Text shown –
========================================

Wednesday, 8 February 2012

The Power of Making




The recent exhibitions at the V&A and the British Museum (the Power of Making and Grayson Perry) got me thinking about 'making', how we value you it and the place it has or could have in our culture and economy...

The recent Power of Making exhibition at the V&A offered a snapshot of 'making in our time' and showed how traditional skills like crochet and knitting can be re-imagined as crochet bears (Shauna Richardson) or Sandra Backlund's futuristic knitted dress.

The lesson of these objects seems to be - "making doesn't have to be just useful, it can also be fanciful and out of this world."

Which is great and inspirational but in the end making (and it was interesting how the exhibition used this word rather than the more loaded 'crafting') does have a purpose; and sometimes when making fails to follow these rules it can come unstuck. I know from personal experience that the ceramic eye patch must be extremely uncomfortable to wear and that as a maker you would be most unlikely to persuade the RNIB to stock it.

And that brings us to the central failure of the show for me: it's positioning of making as art, which of course it is in many ways but it does also have to be useful and this is nothing to be ashamed of.

========================================

Record list –

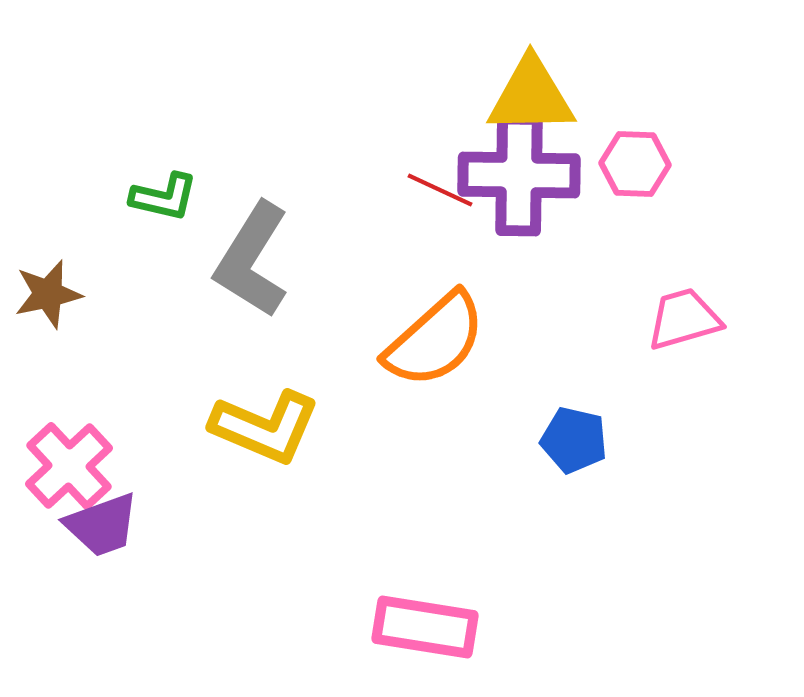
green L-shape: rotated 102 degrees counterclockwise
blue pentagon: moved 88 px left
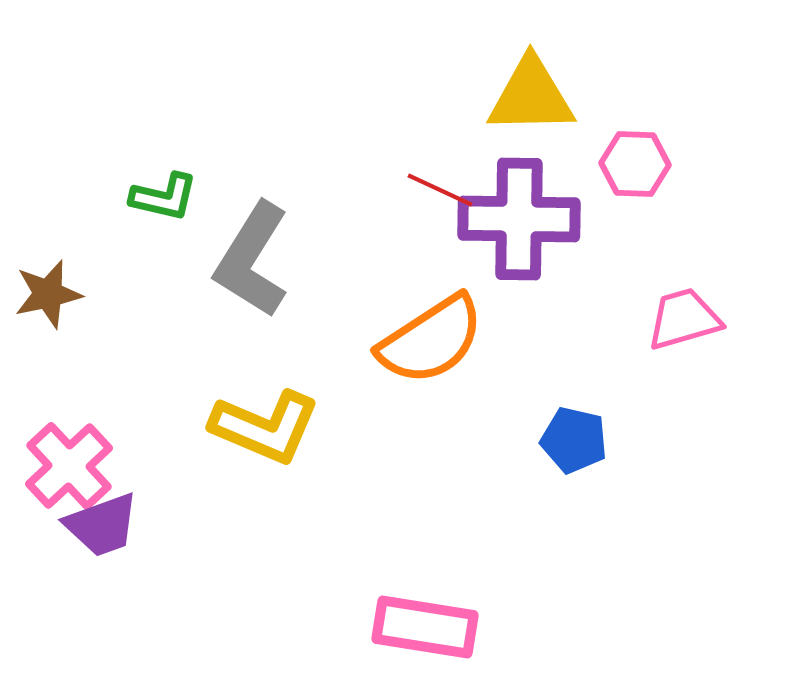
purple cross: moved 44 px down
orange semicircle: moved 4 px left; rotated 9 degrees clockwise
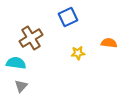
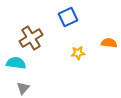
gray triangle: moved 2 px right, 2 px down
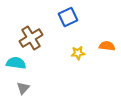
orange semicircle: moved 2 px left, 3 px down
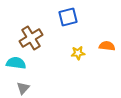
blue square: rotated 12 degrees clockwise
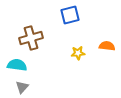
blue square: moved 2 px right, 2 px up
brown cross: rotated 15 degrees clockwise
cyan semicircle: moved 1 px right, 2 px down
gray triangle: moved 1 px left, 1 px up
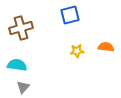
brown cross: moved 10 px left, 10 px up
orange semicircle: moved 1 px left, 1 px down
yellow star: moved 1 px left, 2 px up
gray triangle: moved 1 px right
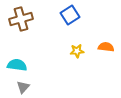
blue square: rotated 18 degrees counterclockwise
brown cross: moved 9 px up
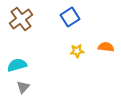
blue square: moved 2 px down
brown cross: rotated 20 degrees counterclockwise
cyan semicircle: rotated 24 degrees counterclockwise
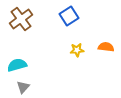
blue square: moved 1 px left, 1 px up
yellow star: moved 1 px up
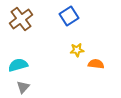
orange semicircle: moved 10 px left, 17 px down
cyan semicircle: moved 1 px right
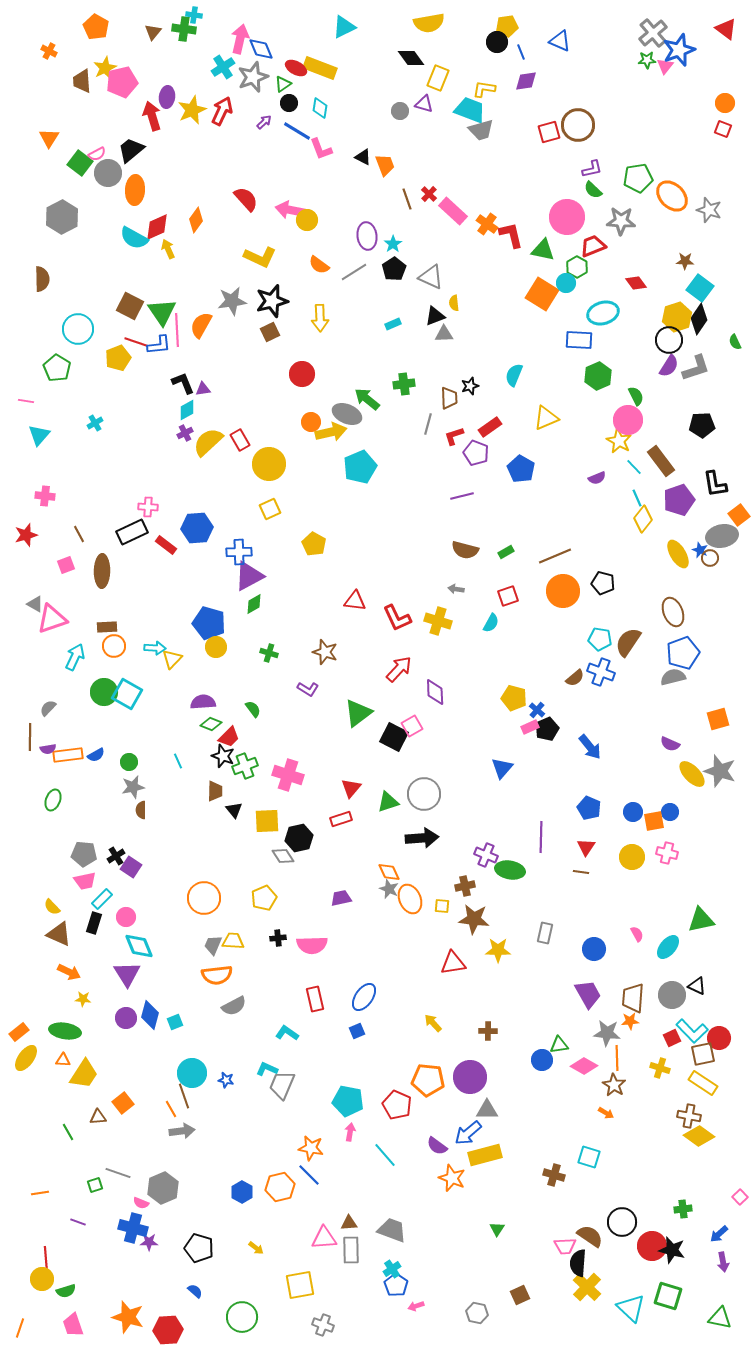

========================================

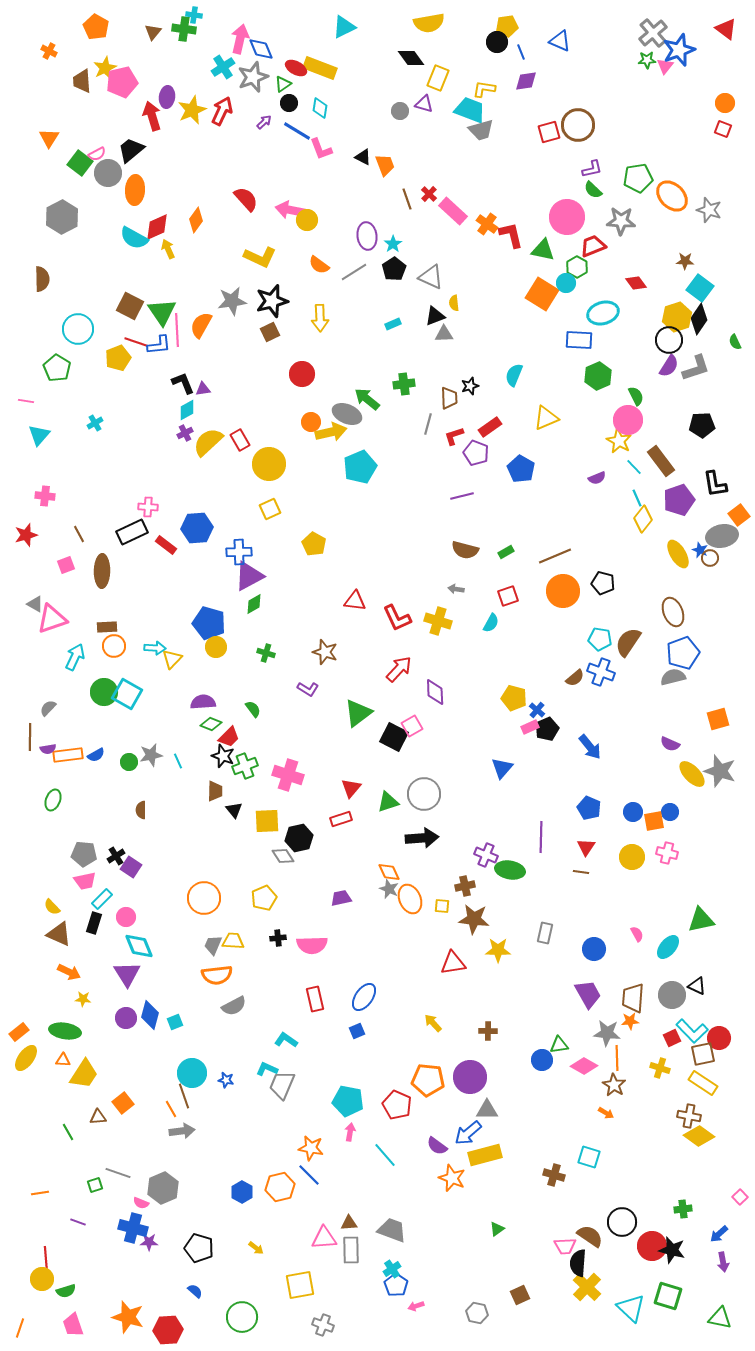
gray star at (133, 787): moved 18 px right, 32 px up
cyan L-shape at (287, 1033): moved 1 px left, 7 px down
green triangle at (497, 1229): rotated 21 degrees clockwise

========================================

Exercises to complete –
1) Quote the entire post about the Power of Making exhibition word for word.
2) Print the rows starting at the line that contains "green L-shape: rotated" and ending at the line that contains "blue square: rotated 12 degrees clockwise", with both of those lines included. Leave out the picture lines.

Expected responses –
1)
Wednesday, 8 February 2012

The Power of Making




The recent exhibitions at the V&A and the British Museum (the Power of Making and Grayson Perry) got me thinking about 'making', how we value you it and the place it has or could have in our culture and economy...

The recent Power of Making exhibition at the V&A offered a snapshot of 'making in our time' and showed how traditional skills like crochet and knitting can be re-imagined as crochet bears (Shauna Richardson) or Sandra Backlund's futuristic knitted dress.

The lesson of these objects seems to be - "making doesn't have to be just useful, it can also be fanciful and out of this world."

Which is great and inspirational but in the end making (and it was interesting how the exhibition used this word rather than the more loaded 'crafting') does have a purpose; and sometimes when making fails to follow these rules it can come unstuck. I know from personal experience that the ceramic eye patch must be extremely uncomfortable to wear and that as a maker you would be most unlikely to persuade the RNIB to stock it.

And that brings us to the central failure of the show for me: it's positioning of making as art, which of course it is in many ways but it does also have to be useful and this is nothing to be ashamed of.

2)
green L-shape: rotated 102 degrees counterclockwise
blue pentagon: moved 88 px left
purple cross: moved 44 px down
orange semicircle: moved 4 px left; rotated 9 degrees clockwise
gray triangle: moved 2 px right, 2 px down
orange semicircle: moved 2 px left, 3 px down
blue square: rotated 12 degrees clockwise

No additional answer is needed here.